Returning for the 18th edition, Singapore Writers Festival – under the theme of “Island of Dreams” – looks to be an exciting array of old and new writers as well as featuring international names. Helming the event this year is the new Festival Director, Yeow Kai Chai, who is giving the festival a new breath of air with a refreshed format. The two-week event, which runs from 30 October to 8 November 2015, will include over 300 events, up from 271 events the previous year.
There is a launch of a Southeast Asia focus as part of the festival branding as the gateway to the region. In line with the theme, the country of focus is Indonesia, with its collection of 17000 islands. It will feature writers who will not just read but also share about their field, and include ethno music and visual projections. Some of the featured authors include poet Goenawan Mohamad, and other Indonesia writers such as Zen Hae, Ayu Utami. There will also be multi-disciplinary activities that include musical performances by Ubiet and Kroncong Tenggara, and a Batik Painting demonstration by Sujak Rahman.
The festival looks to deepen programming and broaden appeal with the launch of five festival tracks – SWF POP, SWF for Families, SWF Class, SWF Beyond and SWF Stage.

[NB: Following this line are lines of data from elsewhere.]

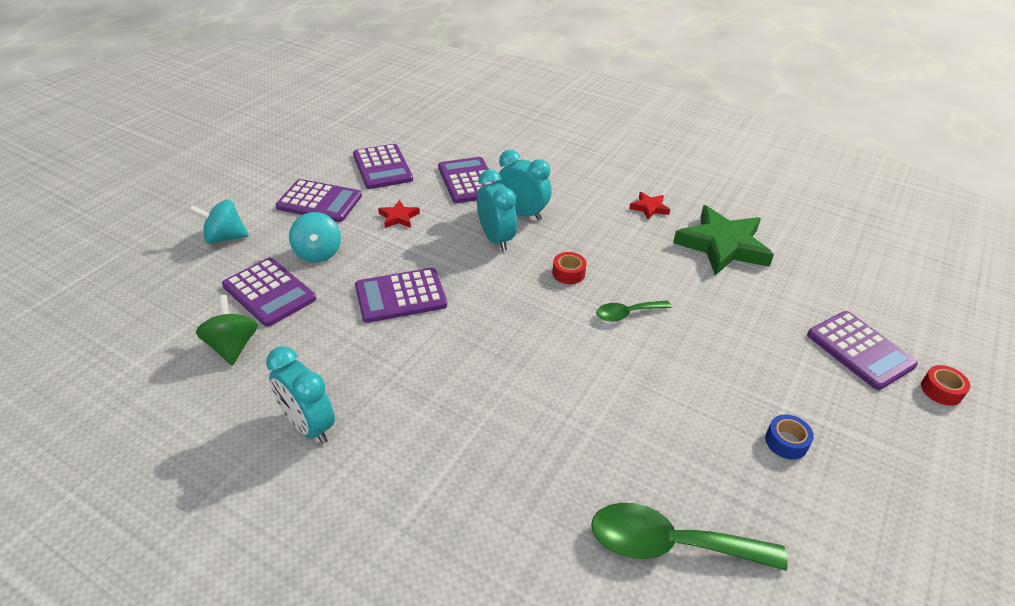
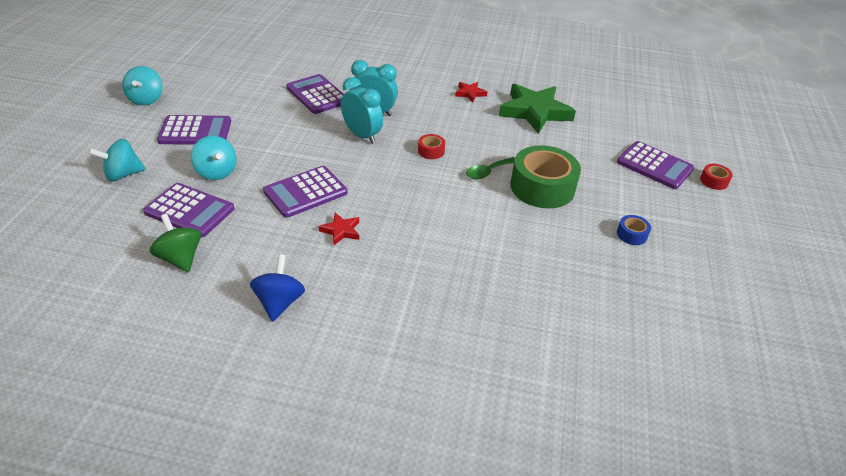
camera: 20 degrees left, 0 degrees up
turquoise clock [266,346,335,444] -> blue spinning top [250,255,305,322]
purple calculator [353,144,413,189] -> none
red star [378,200,420,228] -> red star moved to [319,213,359,245]
green spoon [591,503,787,571] -> none
none -> turquoise spinning top [122,66,163,106]
none -> green tape [510,145,581,208]

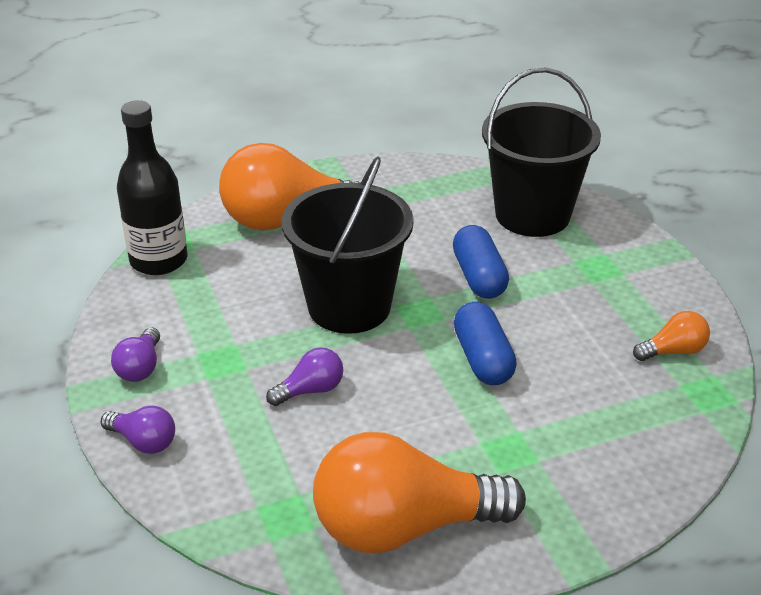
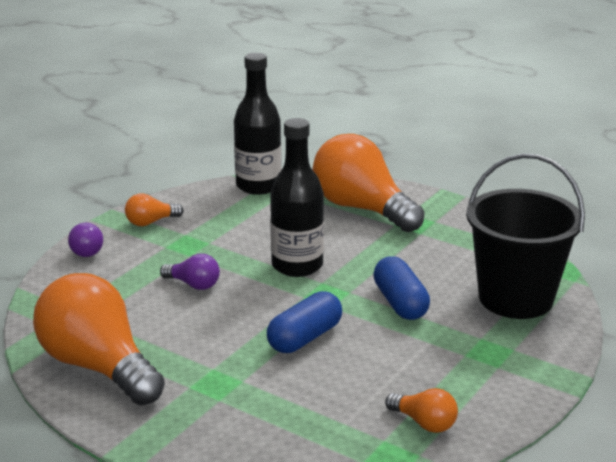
camera: 55 degrees right, 10 degrees down
purple light bulb [111,327,160,382] -> orange light bulb [125,193,183,226]
black bucket [282,157,414,334] -> black bottle [270,118,324,277]
blue capsule [453,225,509,299] -> blue capsule turned 60 degrees counterclockwise [373,256,430,320]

Talented musicians and singers such as The Lorong Boys, Wobology, Take Two and HubbaBubbas will be showcasing their works in this segment.
SWF For Families
What used to be Little Lit is now SWF for Families, emphasising that literature is all encompassing. The scope has also been expanded to include Young Adult writing, which has been growing exponentially but, until now, has not been covered properly. There will be a whole host of family-friendly events such as storytelling, workshops and panel discussions featuring writers such as Ah Guo, Adeline Foo, Emily Lim, Kenneth Quek and Chris Haughton.
Classes have been expanded exponentially and are suitable for writers from experienced practitioners to first-time writers. There is a free workshop conducted by Shirley Geok-Lin Lim for the pioneer generation. Writers who will conducting the classes include Yap Seow Choong, Roger Jenkins, Justin Cronin and Susan Orlean.
Heather McGregor, otherwise known as Mrs Moneypenny, will also be in town to conduct a class on “How To Write a Column”. She has been entertaining and informing readers with her weekly column in the Financial Times for 16 years. She presented the TV show ‘Superscrimpers’, while the ‘At Home with Mrs Moneypenny’ show has run at the Edinburgh Fringe and off Broadway. Also the bestselling author of Careers Advice for Ambitious Women, she has recently published the follow-up book, Financial Advice for Independent Women .
There will also be special classes such as type-setting. This ticketed class teaches you how to print your name onto a tote bag.
SWF Beyond takes the printed word to cross-genre, which includes film adaptations, translations of works and doing things that are new, brave and out there which may not be profitable, but will be mainstream one day.
One of the key trademarks that is different about the festival is the multilingualism. SWF Beyond goes on to break down the silos by taking the next logical step to experiment inter-lingualism and multilingualism. Translations of works is a hot topic for this segment, with the rise of translations between different languages to cater to a larger audience. It will feature writers such as Desmond Kon, Alfian Sa’at, Eric Tinsay Valles, Divya Victor, Gwee Li Sui, Jerrold Yam and Han Lao Da.
Apart from talks on translations of works, there will also be film screenings such as Snowpiercer, which was adapted from the graphic novel, Le Transperceniege. After which there will be a post-show dialogue with the writer and illustrator of the graphic novel, Jean-Marc Rochette and Olivier Bocquet.
Collaborating for the first time, SWF and Esplanade presents Dimensions and Demons which will be held on 5 November. It features Singapore writers and musicians working on original compositions. While it explores the theme of dreams, even that of lucid dreaming, inner demons and struggles, Dimensions and Demons seeks to present something a bit more forward looking at the end of it.
One of the highlights this year is an overnight program filled with drama, poetry, song-writing and prose called What I Love About You is Your Attitude Problem, which is curated by Checkpoint Theatre’s Huzir Sulaiman. It consists of an exciting series of 24 text-based performance events over 12 hours that will start at dusk on Friday, 6 November, to dawn on Saturday, 7 November.
Ending off the two-week festival is the ever-popular closing debate. This year’s topic is This House Believes That Singaporeans Are Not Dreamers. Standing out from the SG50 bombardment of values and hopes, Island of Dreams might look at dreams and aspirations, yes. But, it delves into nightmares too, which might not be good, but keeps you thinking about tomorrow.
Tickets are available through SISTIC from 25 September onwards. Early-bird tickets with discounts are available until 11 October 2015.